◆ **Exercise brief**:
Produce as output only the lines below starting at the line with "left wrist: (832, 608)" and continuing through the line with "left hip: (123, 133)", each one exactly as written.

**** Input data ****

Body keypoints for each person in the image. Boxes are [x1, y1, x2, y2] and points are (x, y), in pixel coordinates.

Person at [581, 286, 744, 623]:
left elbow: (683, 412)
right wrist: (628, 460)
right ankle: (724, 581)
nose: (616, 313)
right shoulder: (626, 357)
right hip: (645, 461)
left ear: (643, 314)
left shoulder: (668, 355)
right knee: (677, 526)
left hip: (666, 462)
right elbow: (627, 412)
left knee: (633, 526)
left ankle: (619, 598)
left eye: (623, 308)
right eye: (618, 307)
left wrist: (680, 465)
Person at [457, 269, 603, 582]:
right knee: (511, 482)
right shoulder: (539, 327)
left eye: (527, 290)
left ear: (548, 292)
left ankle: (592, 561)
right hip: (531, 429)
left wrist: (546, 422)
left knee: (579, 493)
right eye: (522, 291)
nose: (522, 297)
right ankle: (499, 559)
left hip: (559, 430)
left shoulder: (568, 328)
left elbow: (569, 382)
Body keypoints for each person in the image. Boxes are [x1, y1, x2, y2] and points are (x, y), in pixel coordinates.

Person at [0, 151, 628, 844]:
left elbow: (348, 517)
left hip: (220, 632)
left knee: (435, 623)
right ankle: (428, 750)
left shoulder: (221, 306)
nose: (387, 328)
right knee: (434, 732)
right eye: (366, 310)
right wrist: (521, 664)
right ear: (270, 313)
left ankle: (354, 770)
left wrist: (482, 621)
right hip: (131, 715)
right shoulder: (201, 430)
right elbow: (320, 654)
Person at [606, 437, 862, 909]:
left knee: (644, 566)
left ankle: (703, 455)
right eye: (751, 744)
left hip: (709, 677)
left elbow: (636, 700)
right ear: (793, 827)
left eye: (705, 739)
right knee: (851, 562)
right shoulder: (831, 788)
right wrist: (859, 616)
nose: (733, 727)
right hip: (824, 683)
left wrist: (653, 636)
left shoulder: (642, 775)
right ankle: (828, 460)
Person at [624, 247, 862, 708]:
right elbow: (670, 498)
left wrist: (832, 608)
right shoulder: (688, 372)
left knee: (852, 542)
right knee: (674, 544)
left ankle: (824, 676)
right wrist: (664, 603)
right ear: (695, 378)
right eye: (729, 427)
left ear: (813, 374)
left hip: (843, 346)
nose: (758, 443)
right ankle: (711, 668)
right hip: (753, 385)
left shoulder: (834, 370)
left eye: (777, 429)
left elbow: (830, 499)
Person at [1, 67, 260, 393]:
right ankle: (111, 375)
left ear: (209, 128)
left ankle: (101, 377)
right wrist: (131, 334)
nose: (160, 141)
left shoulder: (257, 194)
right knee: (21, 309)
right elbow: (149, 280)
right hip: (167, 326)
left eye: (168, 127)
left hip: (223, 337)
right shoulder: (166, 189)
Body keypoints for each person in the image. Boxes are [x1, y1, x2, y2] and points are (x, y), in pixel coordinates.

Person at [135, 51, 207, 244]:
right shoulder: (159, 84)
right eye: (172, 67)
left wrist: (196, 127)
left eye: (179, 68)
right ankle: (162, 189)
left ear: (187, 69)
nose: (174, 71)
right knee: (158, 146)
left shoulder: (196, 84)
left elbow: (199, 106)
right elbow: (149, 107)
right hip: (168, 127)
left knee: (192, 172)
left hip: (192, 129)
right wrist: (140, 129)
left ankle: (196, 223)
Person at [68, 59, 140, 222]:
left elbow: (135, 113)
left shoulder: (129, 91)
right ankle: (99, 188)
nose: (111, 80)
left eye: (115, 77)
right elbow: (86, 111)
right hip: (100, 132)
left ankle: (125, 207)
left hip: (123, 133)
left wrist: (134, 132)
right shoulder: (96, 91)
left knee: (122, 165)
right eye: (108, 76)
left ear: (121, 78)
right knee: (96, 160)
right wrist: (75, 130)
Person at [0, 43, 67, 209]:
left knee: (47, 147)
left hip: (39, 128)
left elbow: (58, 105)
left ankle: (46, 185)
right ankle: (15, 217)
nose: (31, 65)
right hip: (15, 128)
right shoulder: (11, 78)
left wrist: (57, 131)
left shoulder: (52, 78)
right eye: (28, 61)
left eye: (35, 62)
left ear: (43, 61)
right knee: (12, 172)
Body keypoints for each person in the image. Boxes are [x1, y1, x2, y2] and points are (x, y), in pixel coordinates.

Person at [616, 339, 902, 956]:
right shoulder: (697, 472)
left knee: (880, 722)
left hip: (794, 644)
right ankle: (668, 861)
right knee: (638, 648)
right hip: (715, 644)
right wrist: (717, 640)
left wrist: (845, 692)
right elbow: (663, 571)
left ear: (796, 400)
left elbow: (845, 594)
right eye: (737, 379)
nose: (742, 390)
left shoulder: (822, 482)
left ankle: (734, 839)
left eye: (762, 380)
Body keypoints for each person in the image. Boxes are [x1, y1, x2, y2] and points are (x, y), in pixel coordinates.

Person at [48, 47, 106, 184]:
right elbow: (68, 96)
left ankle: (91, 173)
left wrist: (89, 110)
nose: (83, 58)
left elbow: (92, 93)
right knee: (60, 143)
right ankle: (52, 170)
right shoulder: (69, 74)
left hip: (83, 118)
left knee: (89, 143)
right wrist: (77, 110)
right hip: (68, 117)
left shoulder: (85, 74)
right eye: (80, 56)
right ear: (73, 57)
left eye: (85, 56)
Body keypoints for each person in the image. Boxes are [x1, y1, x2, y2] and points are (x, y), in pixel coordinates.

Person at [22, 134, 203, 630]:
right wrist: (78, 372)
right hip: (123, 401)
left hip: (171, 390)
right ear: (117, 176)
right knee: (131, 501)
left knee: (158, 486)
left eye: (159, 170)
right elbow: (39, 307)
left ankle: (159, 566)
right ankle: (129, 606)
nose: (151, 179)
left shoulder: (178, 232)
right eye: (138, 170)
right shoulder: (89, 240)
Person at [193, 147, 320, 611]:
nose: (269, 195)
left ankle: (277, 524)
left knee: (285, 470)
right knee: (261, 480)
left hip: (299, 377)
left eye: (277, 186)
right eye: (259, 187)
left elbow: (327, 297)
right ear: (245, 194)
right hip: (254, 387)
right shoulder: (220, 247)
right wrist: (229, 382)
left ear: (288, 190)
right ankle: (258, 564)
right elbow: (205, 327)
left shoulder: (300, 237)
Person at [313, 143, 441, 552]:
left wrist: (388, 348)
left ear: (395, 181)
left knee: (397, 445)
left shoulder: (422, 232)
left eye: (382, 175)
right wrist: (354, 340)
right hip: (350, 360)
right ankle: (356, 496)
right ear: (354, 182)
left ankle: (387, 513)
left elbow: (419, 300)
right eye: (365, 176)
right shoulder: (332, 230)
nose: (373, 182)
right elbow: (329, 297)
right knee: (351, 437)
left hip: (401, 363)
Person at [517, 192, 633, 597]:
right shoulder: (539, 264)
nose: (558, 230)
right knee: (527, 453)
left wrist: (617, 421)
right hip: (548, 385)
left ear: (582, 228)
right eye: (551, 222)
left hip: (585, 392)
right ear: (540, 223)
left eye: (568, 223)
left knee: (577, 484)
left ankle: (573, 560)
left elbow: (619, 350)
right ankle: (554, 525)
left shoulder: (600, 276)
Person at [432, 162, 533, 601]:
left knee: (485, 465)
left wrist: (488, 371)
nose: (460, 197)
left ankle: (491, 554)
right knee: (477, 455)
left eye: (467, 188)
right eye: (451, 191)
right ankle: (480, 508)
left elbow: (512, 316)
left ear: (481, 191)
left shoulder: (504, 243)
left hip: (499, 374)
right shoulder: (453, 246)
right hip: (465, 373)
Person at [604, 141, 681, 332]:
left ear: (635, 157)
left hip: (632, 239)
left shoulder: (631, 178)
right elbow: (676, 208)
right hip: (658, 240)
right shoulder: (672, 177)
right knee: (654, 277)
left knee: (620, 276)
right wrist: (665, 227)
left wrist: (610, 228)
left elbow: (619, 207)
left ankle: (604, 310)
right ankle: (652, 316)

****

◆ **Answer to this exercise**:
left wrist: (832, 608)
right shoulder: (688, 372)
left knee: (852, 542)
right knee: (674, 544)
left ankle: (824, 676)
right wrist: (664, 603)
right ear: (695, 378)
right eye: (729, 427)
left ear: (813, 374)
left hip: (843, 346)
nose: (758, 443)
right ankle: (711, 668)
right hip: (753, 385)
left shoulder: (834, 370)
left eye: (777, 429)
left elbow: (830, 499)
Person at [1, 67, 260, 393]:
right ankle: (111, 375)
left ear: (209, 128)
left ankle: (101, 377)
right wrist: (131, 334)
nose: (160, 141)
left shoulder: (257, 194)
right knee: (21, 309)
right elbow: (149, 280)
right hip: (167, 326)
left eye: (168, 127)
left hip: (223, 337)
right shoulder: (166, 189)
Body keypoints for each person in the image. Boxes are [x1, y1, x2, y2] and points are (x, y), in pixel coordinates.

Person at [135, 51, 207, 244]:
right shoulder: (159, 84)
right eye: (172, 67)
left wrist: (196, 127)
left eye: (179, 68)
right ankle: (162, 189)
left ear: (187, 69)
nose: (174, 71)
right knee: (158, 146)
left shoulder: (196, 84)
left elbow: (199, 106)
right elbow: (149, 107)
right hip: (168, 127)
left knee: (192, 172)
left hip: (192, 129)
right wrist: (140, 129)
left ankle: (196, 223)
Person at [68, 59, 140, 222]:
left elbow: (135, 113)
left shoulder: (129, 91)
right ankle: (99, 188)
nose: (111, 80)
left eye: (115, 77)
right elbow: (86, 111)
right hip: (100, 132)
left ankle: (125, 207)
left hip: (123, 133)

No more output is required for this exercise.